January 25, 2017
By Derek Thomson, US Capital Markets Research Leader, PwC
Among the many factors that influence the US capital markets, the big news from this weekend — the inauguration of a new US president – may prove the most significant unknown when trying to anticipate 2017 capital markets activity. Certain policies proposed by the new administration could end up boosting growth, while others could prove contractionary to capital markets activity. How can organizations looking to fuel their future navigate in the meantime?
For organizations looking to open paths to capital – whether that be through an equity offering such as an IPO, high-yield debt offering, spin-off or other transaction – it is useful to understand how quickly windows of opportunity can open and close. An understanding of recent market trends can help ensure you’re able to leverage the right insights to make the right moves at the right times.
Our 2016 Annual US Capital Markets Watch takes a look at the primary capital markets issuances in 2016 and the economic drivers which will likely carry into the new year. It’s a data-rich analysis of major trends in the capital markets environment (both equity and debt), along with a perspective on what last year’s trends may mean for 2017. Look inside for helpful infographics and charts that help distill the major findings.
A sample of the report’s findings follows. Check out the full report, and stay tuned to this blog for a deeper look at the detailed analysis contained therein.
Capital markets activity decreased in 2016
Overall, 2016 was a year of global uncertainty and volatility. Falling oil prices in the first quarter, geopolitical concerns such as the Brexit vote in June, the US presidential election in November, and ongoing speculation on Fed monetary policy contributed to a slide in primary capital markets issuances by 3% in 2016. This was the first year-over-year decrease in capital markets proceeds in over five years. However, the slowdown was most severe in the first quarter of the year, with activity recovering in the second and third quarters as market volatility subsided.
Declines in capital market activity were felt across the board. For the second year in a row, US IPO market activity declined, falling by 37% with 123 IPOs raising $22 billion in 2016. This was the slowest year for the IPO market since 2009 and the lowest value raised since 2003. Equity follow-ons, high-yield debt and investment-grade debt activity also saw declines, with only convertible transactions able to maintain their 2015 level. Proceeds raised were down for all products, with the exception of investment-grade debt. Strong demand from investors for highly-rated paper saw increases in investment-grade deal sizes, driving proceeds to a record $1.3 trillion.

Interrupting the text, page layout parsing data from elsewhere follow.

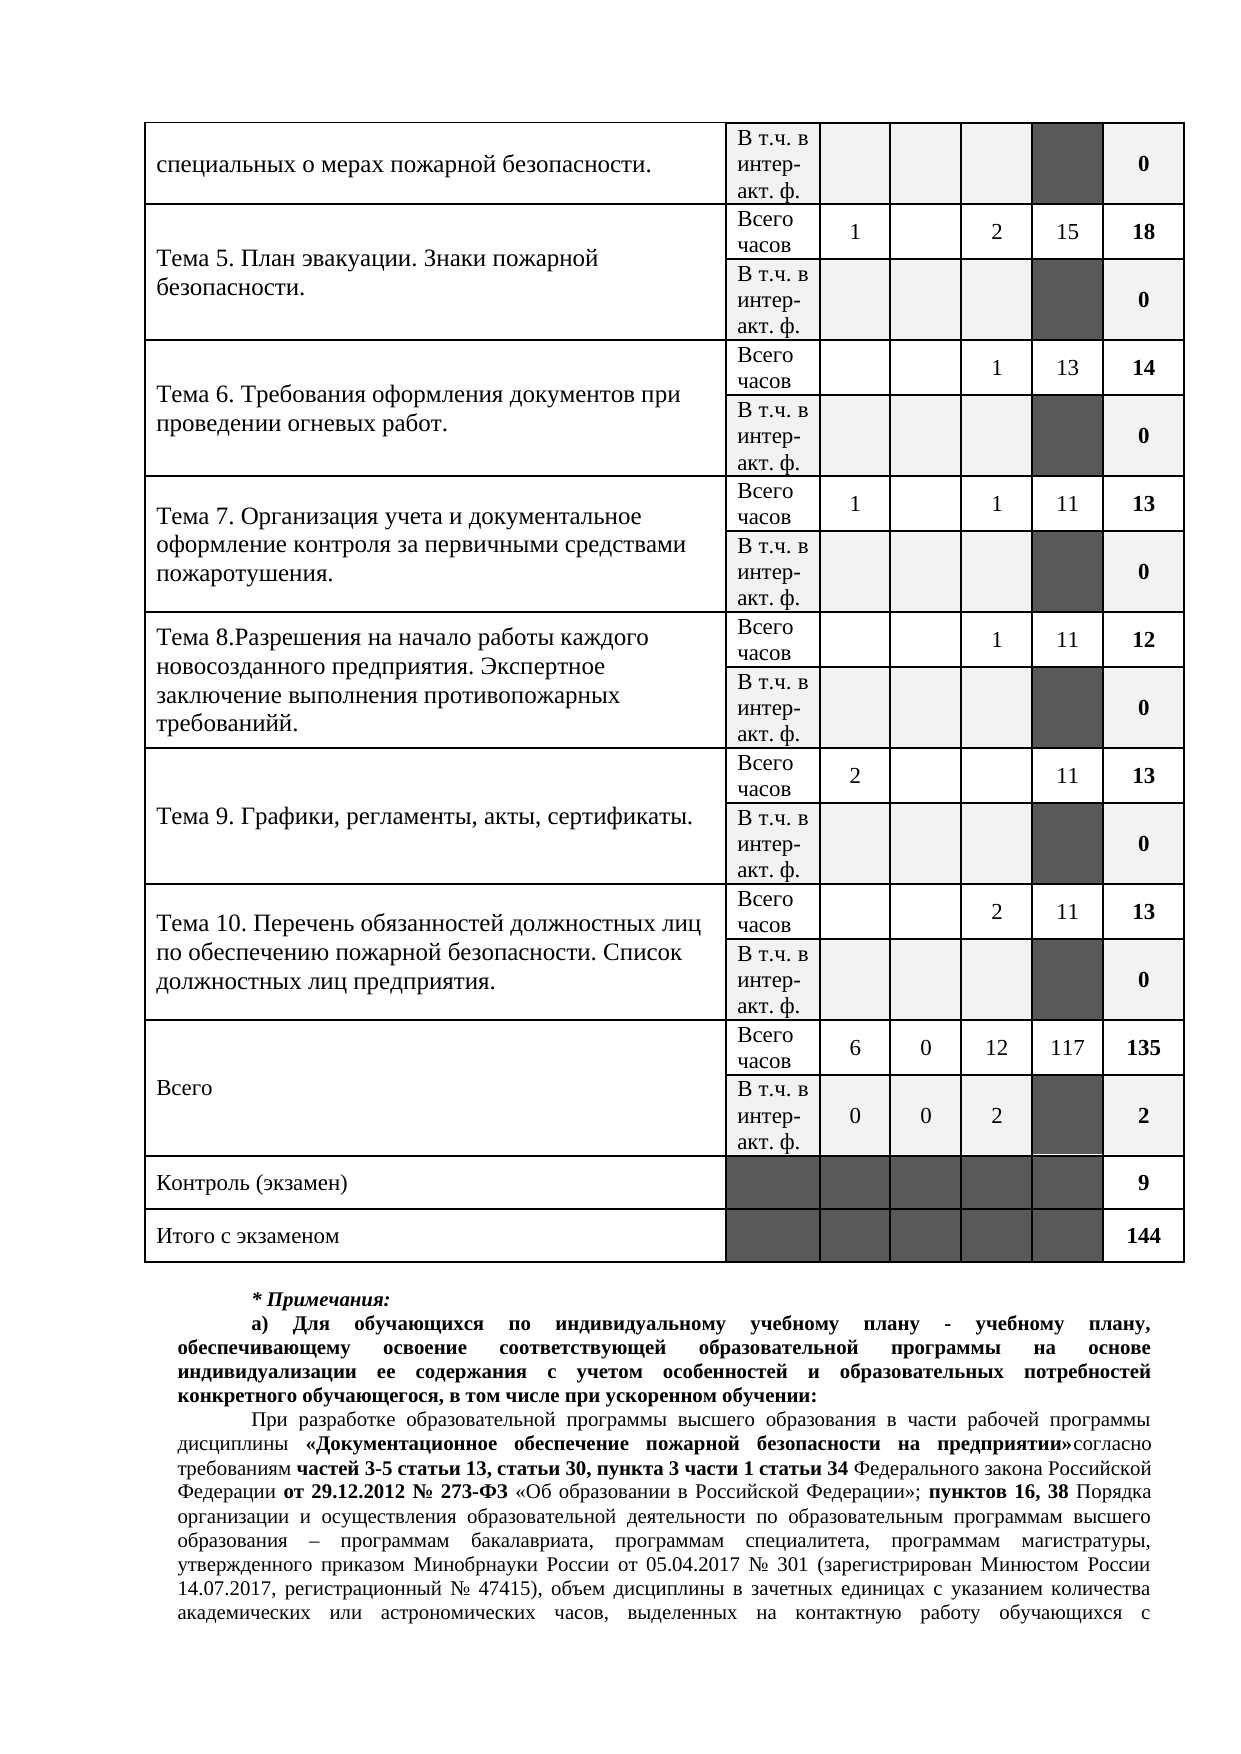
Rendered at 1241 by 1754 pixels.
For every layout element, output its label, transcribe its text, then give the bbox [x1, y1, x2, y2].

table_cell [891, 668, 960, 747]
table_cell [821, 396, 889, 475]
table_cell [962, 804, 1031, 883]
table_cell В т.ч. в интер-акт. ф. [727, 124, 819, 203]
table_cell [891, 260, 960, 339]
table_cell В т.ч. в интер-акт. ф. [727, 1076, 819, 1154]
table_cell 0 [1104, 532, 1183, 611]
table_cell [891, 532, 960, 611]
table_cell Тема 6. Требования оформления документов при проведении огневых работ. [146, 341, 725, 475]
table_cell 135 [1104, 1021, 1183, 1073]
table_cell 13 [1104, 749, 1183, 802]
table_cell [891, 1210, 960, 1261]
table_cell [1033, 1076, 1102, 1154]
table_cell [1033, 532, 1102, 611]
text а) Для обучающихся по индивидуальному учебному плану - учебному плану, обеспечивающему освоение соответствующей образовательной программы на основе индивидуализации ее содержания с учетом особенностей и образовательных потребностей конкретного обучающегося, в том числе при ускоренном обучении: [177, 1311, 1152, 1407]
table_cell 1 [962, 477, 1031, 530]
table_cell 2 [821, 749, 889, 802]
table_cell [962, 1157, 1031, 1208]
table_cell 0 [1104, 940, 1183, 1019]
table_cell Тема 5. План эвакуации. Знаки пожарной безопасности. [146, 205, 725, 339]
table_cell [891, 940, 960, 1019]
table_cell [891, 396, 960, 475]
table_cell [1033, 940, 1102, 1019]
table_cell [1033, 124, 1102, 203]
table_cell [962, 749, 1031, 802]
table_cell 0 [1104, 396, 1183, 475]
table_cell В т.ч. в интер-акт. ф. [727, 940, 819, 1019]
table_cell [891, 124, 960, 203]
table_cell В т.ч. в интер-акт. ф. [727, 804, 819, 883]
table_cell Тема 8.Разрешения на начало работы каждого новосозданного предприятия. Экспертное заключение выполнения противопожарных требованийй. [146, 613, 725, 747]
table_cell [891, 477, 960, 530]
table_cell [821, 1210, 889, 1261]
table_cell В т.ч. в интер-акт. ф. [727, 396, 819, 475]
table_cell 117 [1033, 1021, 1102, 1073]
table_cell 144 [1104, 1210, 1183, 1261]
table_cell [821, 1157, 889, 1208]
table_cell [891, 341, 960, 394]
table_cell [821, 124, 889, 203]
table_cell 0 [891, 1021, 960, 1073]
table_cell Контроль (экзамен) [146, 1157, 725, 1208]
table_cell [727, 1157, 819, 1208]
table_cell [1033, 1157, 1102, 1208]
text * Примечания: [177, 1287, 1152, 1311]
table_cell 13 [1104, 477, 1183, 530]
table_cell [891, 613, 960, 666]
table_cell [821, 341, 889, 394]
table_cell [821, 804, 889, 883]
table_cell [891, 205, 960, 258]
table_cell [146, 123, 725, 203]
table_cell 12 [962, 1021, 1031, 1073]
table_cell [962, 260, 1031, 339]
table_cell [1033, 804, 1102, 883]
table_cell [1033, 396, 1102, 475]
table_cell 11 [1033, 613, 1102, 666]
table_cell 0 [1104, 260, 1183, 339]
table_cell [962, 532, 1031, 611]
table_cell [962, 668, 1031, 747]
table_cell Всего часов [727, 613, 819, 666]
table_cell 2 [1104, 1076, 1183, 1154]
table_cell 0 [1104, 668, 1183, 747]
table_cell Всего [146, 1021, 725, 1154]
table_cell 0 [821, 1076, 889, 1154]
table_cell 11 [1033, 885, 1102, 937]
table_cell В т.ч. в интер-акт. ф. [727, 532, 819, 611]
table_cell [962, 940, 1031, 1019]
table_cell [962, 396, 1031, 475]
table_cell 11 [1033, 477, 1102, 530]
table_cell [891, 885, 960, 937]
table_cell Всего часов [727, 1021, 819, 1073]
table_cell 0 [1104, 124, 1183, 203]
table_cell [891, 749, 960, 802]
table_cell [821, 613, 889, 666]
table_cell 13 [1033, 341, 1102, 394]
table_cell В т.ч. в интер-акт. ф. [727, 260, 819, 339]
table_cell [821, 940, 889, 1019]
table_cell Тема 7. Организация учета и документальное оформление контроля за первичными средствами пожаротушения. [146, 477, 725, 611]
table_cell [891, 804, 960, 883]
table_cell [727, 1210, 819, 1261]
table_cell 2 [962, 885, 1031, 937]
table_cell 1 [962, 341, 1031, 394]
table_cell Всего часов [727, 749, 819, 802]
table_cell 1 [821, 205, 889, 258]
table_cell Всего часов [727, 205, 819, 258]
table_cell [962, 124, 1031, 203]
table_cell В т.ч. в интер-акт. ф. [727, 668, 819, 747]
table_cell 18 [1104, 205, 1183, 258]
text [177, 1407, 1152, 1624]
table_cell 9 [1104, 1157, 1183, 1208]
table_cell [821, 260, 889, 339]
table_cell [1033, 260, 1102, 339]
table_cell 14 [1104, 341, 1183, 394]
table_cell [1033, 1210, 1102, 1261]
table_cell [962, 1210, 1031, 1261]
table_cell 6 [821, 1021, 889, 1073]
table_cell 15 [1033, 205, 1102, 258]
table_cell Тема 10. Перечень обязанностей должностных лиц по обеспечению пожарной безопасности. Список должностных лиц предприятия. [146, 885, 725, 1019]
table_cell [821, 668, 889, 747]
table_cell [821, 885, 889, 937]
table_cell 0 [1104, 804, 1183, 883]
table_cell 12 [1104, 613, 1183, 666]
table_cell Всего часов [727, 341, 819, 394]
table_cell Тема 9. Графики, регламенты, акты, сертификаты. [146, 749, 725, 883]
table_cell 1 [821, 477, 889, 530]
table_cell 13 [1104, 885, 1183, 937]
table_cell [821, 532, 889, 611]
table_cell 2 [962, 1076, 1031, 1154]
table_cell 0 [891, 1076, 960, 1154]
table_cell Всего часов [727, 477, 819, 530]
table_cell [1033, 668, 1102, 747]
table_cell 2 [962, 205, 1031, 258]
table_cell 11 [1033, 749, 1102, 802]
table_cell 1 [962, 613, 1031, 666]
table_cell Всего часов [727, 885, 819, 937]
table_cell [891, 1157, 960, 1208]
table_cell Итого с экзаменом [146, 1210, 725, 1261]
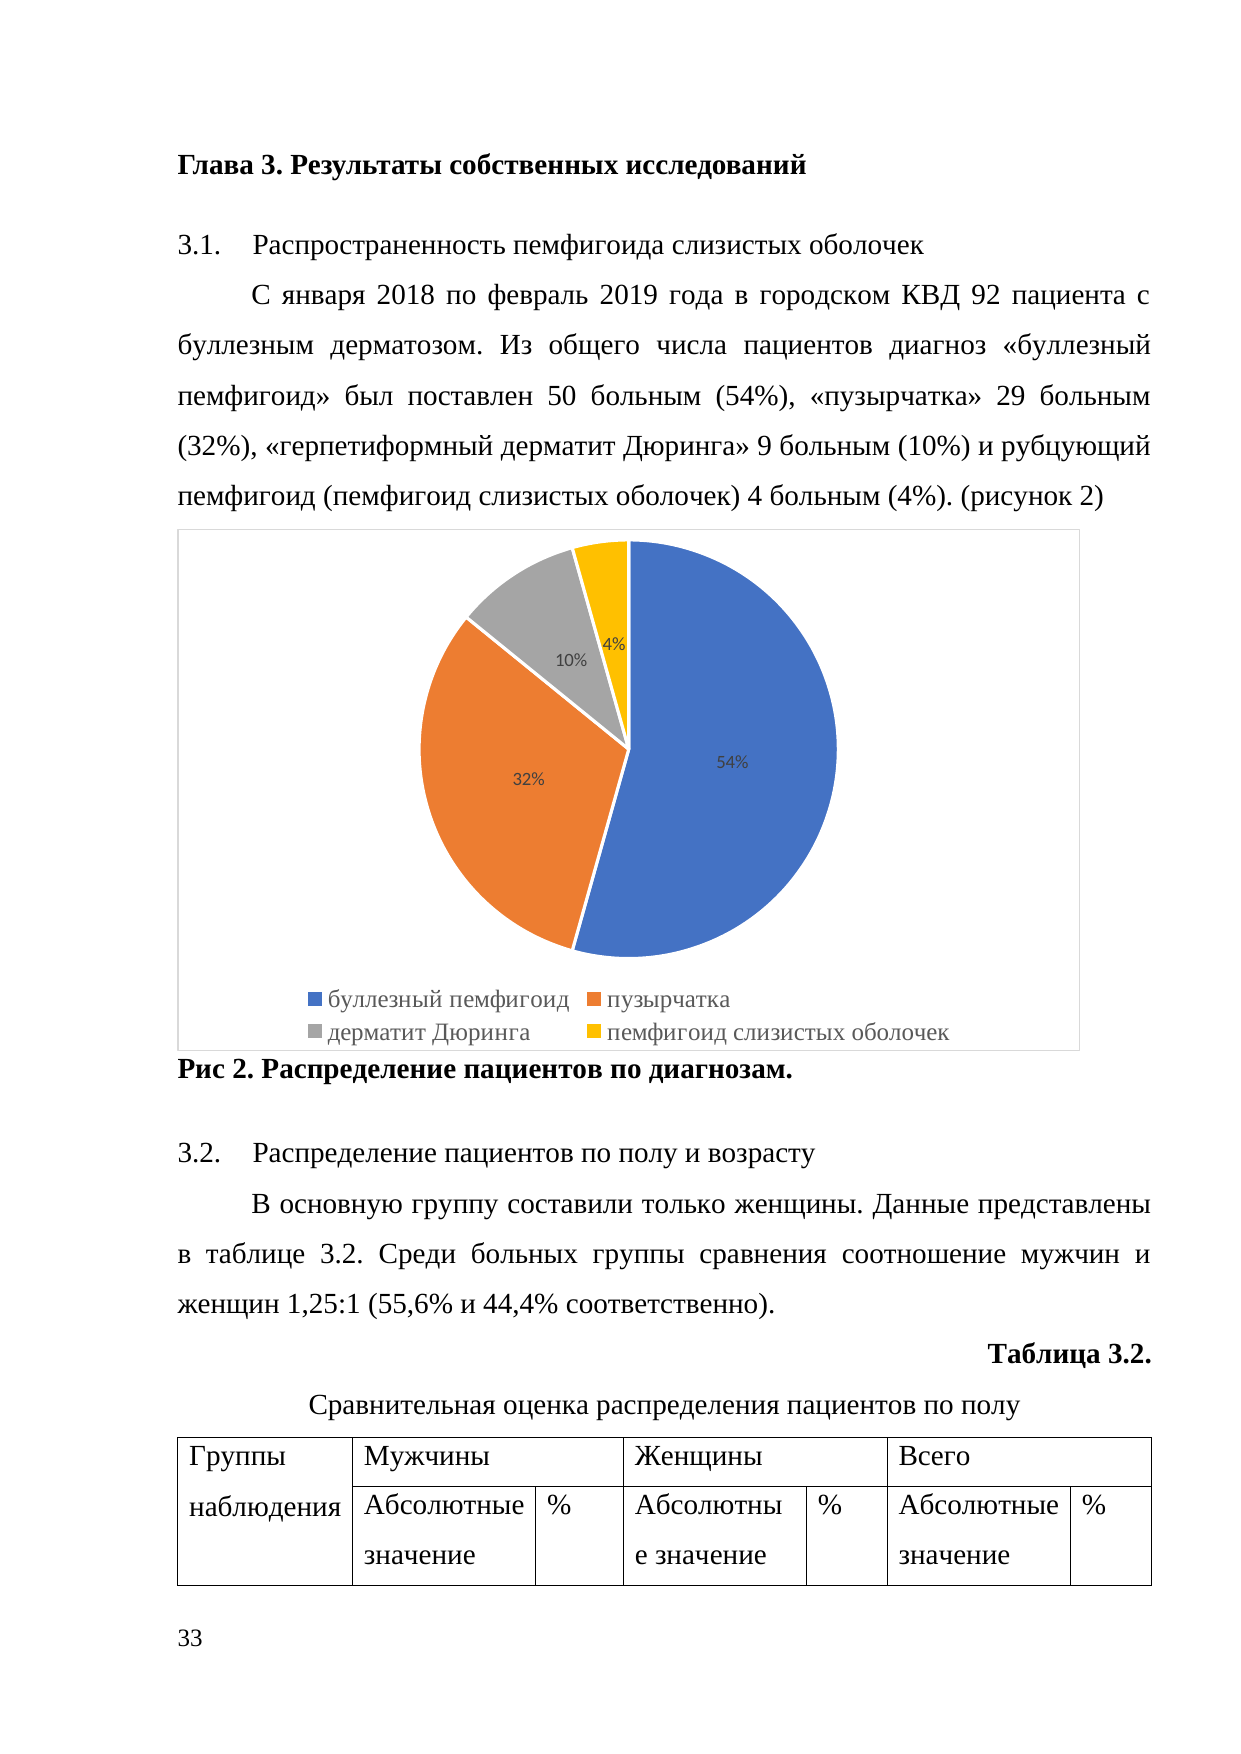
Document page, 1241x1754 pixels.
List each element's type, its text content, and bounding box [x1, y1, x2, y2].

Strong 2016 finish fuels 2017 momentum
Investor uncertainty gave way to renewed confidence in the tail end of 2016. A strong rally in the broader markets carried all major US indices to record highs. This positive ending to the year created strong momentum entering 2017 and was supported by healthy economic indicators signaling a robust US economy. Positive fundamentals also solidified the Fed’s decision to raise interest rates – the first rate increase this year and only the second increase since the financial crisis.
US capital markets hot spots
In terms of sectors, the Pharma & Life Sciences sector led IPO activity, though there were half as many pharma & life sciences IPOs in 2016 as there were in 2015. Meanwhile, the Technology sector saw the second largest volume of IPOs, accounting for 20% of the deal activity, up from 14% in 2015. Entertainment, Media & Communications companies led high-yield debt activity for the second year in a row.
In general, IPO returns averaged 23%, handily beating the market for the fourth time in five years. Banking & capital markets, industrial manufacturing, and technology IPOs all saw strong aftermarket performance, closing 2016 up 42%, 38%, and 32%, respectively.
US economic growth is expected to rebound in 2017 as the commodity price drag deteriorates. Consumers remain the relative bright spot, thanks to a solid labor market, modest improvement in wages, and low gas prices. However, global divergence is expected to accelerate, with forecasted growth rates slowing in the EU and China.
This year, the ability to address the numerous complexities associated with a successful offering can require significant effort and commitment on the part of companies’ management teams. A thorough readiness assessment that highlights key areas – from building a finance department to the quarterly close process and from tax structuring to executive compensation plans – can help companies to successfully access capital as well as improve their operating structure. We expect many companies to seek trusted capital markets advisors with independent viewpoints to help guide them along this journey in the New Year.